Introduction
A little weekend project. Generating award diplomas using Power Apps, Power Automate, OneDrive, and Word Template. In this post, we look at how the project is built in a step-by-step format. Hopefully, you find other use cases where this can be applied. For instance, populating Word templates such as contracts, newsletters, Christmas cards, and any type of document that have similar content and doesn’t change too much.
Table of Content
- Creating the Diploma Word Template
- Creating the Power Automate Flow for Generating Diplomas
- Creating the Power App
- GIF Walkthrough of the App
- Conclusion
Prerequisites
- A trial or environment for customizing apps and flows
- A license for Office Apps and sending emails with Outlook
- Familiar with Word Templates
- Familiar with Power Automate
- Familiar with Power Apps
Creating the Diploma Word Template
This step-by-step walk you through the process of creating a Word Template that we are going to populate with values from Power Apps.
Step 1: Open Word > Click on More Templates.
Step 2: After clicking on More templates > Search for Diploma > The search result changes to another view.
When the search result opens > Select the Diploma certificate and a dialog opens > Click Create to create a new Word file from the template.
Step 3: To be able to create a Word Template that we can populate with Power Automate we need to enable det Developer setting in Word.
Go to File > Options > Customize Ribbon > Check the Developer checkbox under Main Tabs in the dialog as seen in the image below.
Step 4: Next we are looking at how to create dynamic values that we are going to populate with Power Automate.
After adding the Developer tab and we are back at the Tempate we do the following to create a dynamics template we are going to use in Power Automate. First highlight the text we want to populate > Click on the Developer tab > Click on Aa to add text as the value to populate > Click on Properties to give the field that we are going to populate a name. This opens a dialog as can be seen in the image after the one below.
Give the control a Title and a Tag as seen in the image below and click OK.
Step 5: Proceed the same steps for all parts of the Word template we want to add dynamic values to. In this example, I added the following properties in the template as seen in the list and image below.
- FullName
- CertificationDescription
- TypeOfCertification
- DateOfCompletion
- SignedByOne
- SignedByTwo
Step 5: After adding the properties to the template Save the template and save it to your OneDrive.
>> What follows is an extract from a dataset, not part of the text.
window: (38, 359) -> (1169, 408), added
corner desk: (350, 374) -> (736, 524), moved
In this example, I’ve created a root folder named Award Generator and added the template in the root folder, and another folder for Generated Awards where all the awards is stored.
See image below for reference.
Step 6: This concludes the steps for creating a Word template with properties available to populate with Power Automate.
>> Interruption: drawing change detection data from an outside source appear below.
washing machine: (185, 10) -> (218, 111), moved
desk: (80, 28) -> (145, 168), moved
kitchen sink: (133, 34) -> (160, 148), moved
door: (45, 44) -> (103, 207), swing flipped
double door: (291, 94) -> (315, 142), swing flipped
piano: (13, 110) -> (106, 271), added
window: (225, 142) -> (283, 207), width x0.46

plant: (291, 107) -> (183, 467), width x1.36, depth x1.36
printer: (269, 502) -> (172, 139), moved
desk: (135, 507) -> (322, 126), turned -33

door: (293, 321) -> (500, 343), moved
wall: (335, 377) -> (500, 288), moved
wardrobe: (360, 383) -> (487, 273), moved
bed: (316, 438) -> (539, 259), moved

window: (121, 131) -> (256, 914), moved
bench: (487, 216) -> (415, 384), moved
Creating the Power Automate Flow for Generating Diplomas
The next step, is to create a Power Automate flow that uses the Word template and populates the properties with dynamic values from the Power App.
Below is the overview of the flow, we look more into the details in the steps in this section.
Step 1:
First, we need to add the Power Apps V2 trigger. It allows as to specify the parameter in the trigger itself and here we add all the properties we added to the template, and an email property that we are using to send the award to the person we want to.
Step 2: The first actions in the flow is:
A compose action for creating a predefined naming standard for the awards, which might looks like this “2022.11.11_Chef_of_the_Year_John_Doe”. The formula used looks like the following:
// DateOfCompletion_TypeOfCertification_FullName formatDateTime(triggerBody()['text_5'],'yyyy.MM.dd')_replace(triggerBody()['text_1'],' ','_')_replace(triggerBody()['text'],' ','_')
Further, we use the action Populate a Microsoft Word template to generate the award document with the values sent from the Power App.
Next, we create the file in the OneDrive folder we looked at earlier using the OneDrive Connector..
Step 3: The remaining steps in the flow.
Continuing, we convert the Word template to a pdf file using the action Convert Word Document to PDF.
Next, we create the PDF to the OneDrive folder and afterwards we get the content by using the action Get File Content.
Onwards, we clean up the folder by deleting the Word template that has been converted into a PDF. For deleting the fil we used the action Delete File.
The last step, is uses the action Send an email (V2) with the award PDF as an attachment.
Step 4: This concludes the part about how the Power Automate is built. Next up, is the Power App.
Creating the Power App
In this section we look at how the Power App is built. Below is an image of how the app looks.
Step 1: First we need to create the fields that we added to the Power Automate flow.
Step 2: We need to add the Power Automate flow to the Power App.
Step 3: Next, we add a call on the button Generate Award that calls the Power Automate flow with the values of all of the fields. This triggers the flow and handles all the steps from generating diplomas and sending them the email address specified in the Send To input field.
Step 3: These are the main parts of the app and concludes the section. Next up, is a gif of how the app looks like when running.
GIF Walkthrough of the App
This section contains a gif showing how it looks like when you run it.
Conclusion
Too sum up, this was a little fun project to test out how to populate Word Templates using Power Automate.